Advisors Ramp Up Use of Alternatives

An increasing number of financial advisors advocate using alternative investments in client portfolios as a way to increase diversification, according to the 2010 Rydex|SGI Annual AdvisorBenchmarking Study.

Approximately 71% of the advisors surveyed advocate using alternatives for their clients, with 19% having at least half of their clients invested in alternatives. Diversification is continues to be the main driver for advisors using alternatives. In 2007, 60% of advisors surveyed cited diversification as the primary reason for investing in alternatives. In 2009 that number rose to 76%.

The study also showed that advisory firms that use alternative investments often have more clients and assets under management compared with those who use little to no alternative investments. Firms that allocate at least 10% of client portfolios to alternatives had on average 536 clients and $651 million in AUM. Those with less than 10% allocated to alternatives averaged 436 clients and $223 million in AUM.

The study suggests that the use of alternatives will only increase in the coming years. More than half (61%) of advisors expect to increase their use of alternative investments in the next three years, while only 2% expect to decrease their current usage. The average advisor’s typical client portfolio had 8% invested in alternatives and 11% invested in alternative asset mutual funds. Most RIAs surveyed currently advocate using alternative investments either for many clients (46%) or for a select few clients (24%).

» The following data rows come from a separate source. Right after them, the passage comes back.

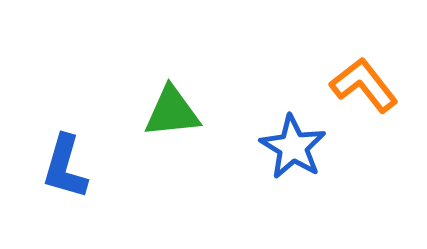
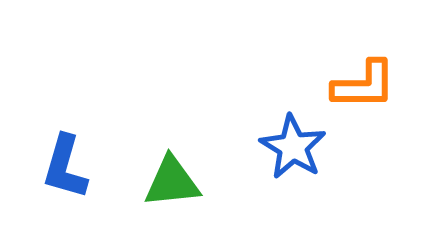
orange L-shape: rotated 128 degrees clockwise
green triangle: moved 70 px down
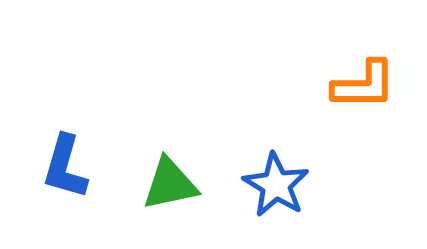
blue star: moved 17 px left, 38 px down
green triangle: moved 2 px left, 2 px down; rotated 6 degrees counterclockwise
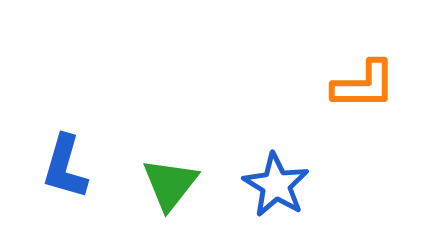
green triangle: rotated 40 degrees counterclockwise
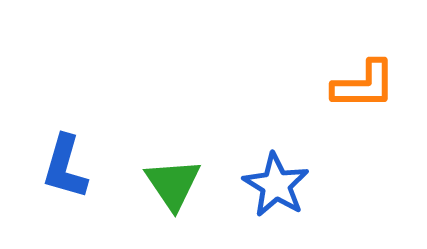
green triangle: moved 3 px right; rotated 12 degrees counterclockwise
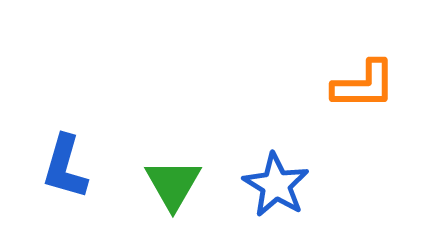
green triangle: rotated 4 degrees clockwise
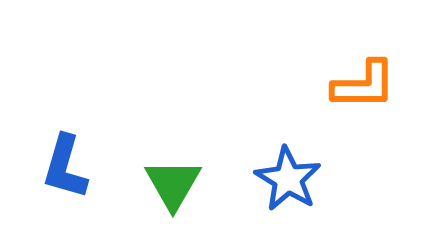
blue star: moved 12 px right, 6 px up
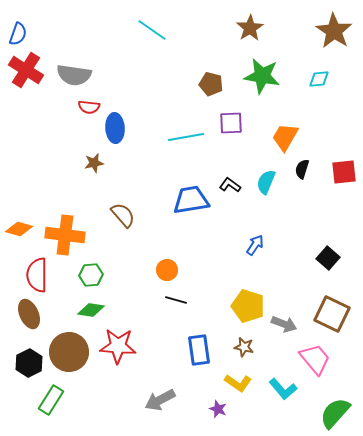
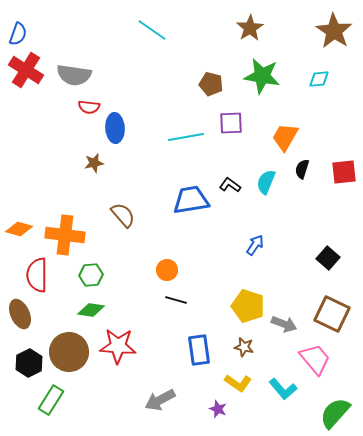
brown ellipse at (29, 314): moved 9 px left
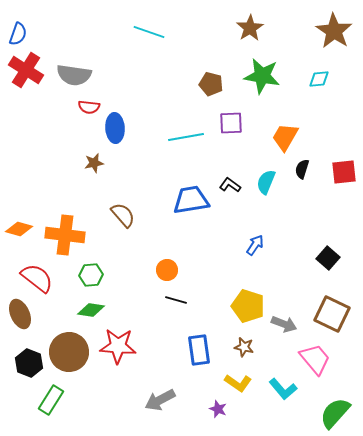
cyan line at (152, 30): moved 3 px left, 2 px down; rotated 16 degrees counterclockwise
red semicircle at (37, 275): moved 3 px down; rotated 128 degrees clockwise
black hexagon at (29, 363): rotated 12 degrees counterclockwise
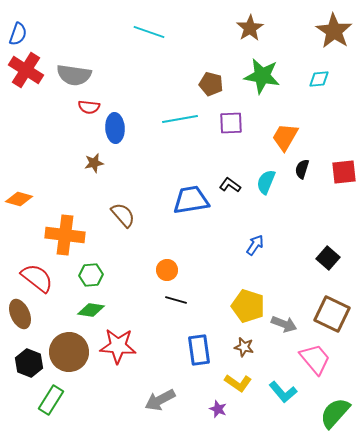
cyan line at (186, 137): moved 6 px left, 18 px up
orange diamond at (19, 229): moved 30 px up
cyan L-shape at (283, 389): moved 3 px down
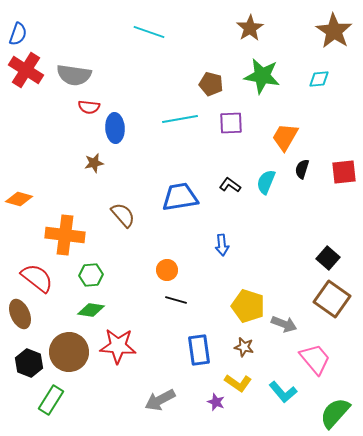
blue trapezoid at (191, 200): moved 11 px left, 3 px up
blue arrow at (255, 245): moved 33 px left; rotated 140 degrees clockwise
brown square at (332, 314): moved 15 px up; rotated 9 degrees clockwise
purple star at (218, 409): moved 2 px left, 7 px up
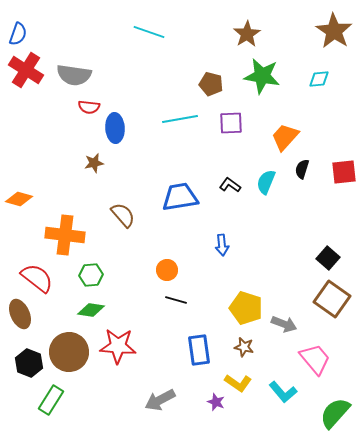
brown star at (250, 28): moved 3 px left, 6 px down
orange trapezoid at (285, 137): rotated 12 degrees clockwise
yellow pentagon at (248, 306): moved 2 px left, 2 px down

Salvador Flores, principal of Flores Capital Management in Chandler, Ariz., began investing in alternative assets three years ago. Every one of his clients has some form of alternatives in their portfolio. Allocation depends on the person—age, where they are in terms of distribution, etc.—but they have at least 10% allocated to alternatives as an introduction. This could mean hedge funds, commodities, private equity, real estate or other alternative strategies.  Flores says that alternatives are an effective way to introduce another sleeve of investments in portfolio that can give consistency to a portfolio and help mitigate risk.

“Back in the old days you could buy stocks and bonds and some real estate and do ok, but today you have to look at some alternative investments as well,” Flores told Financial Planning magazine in October.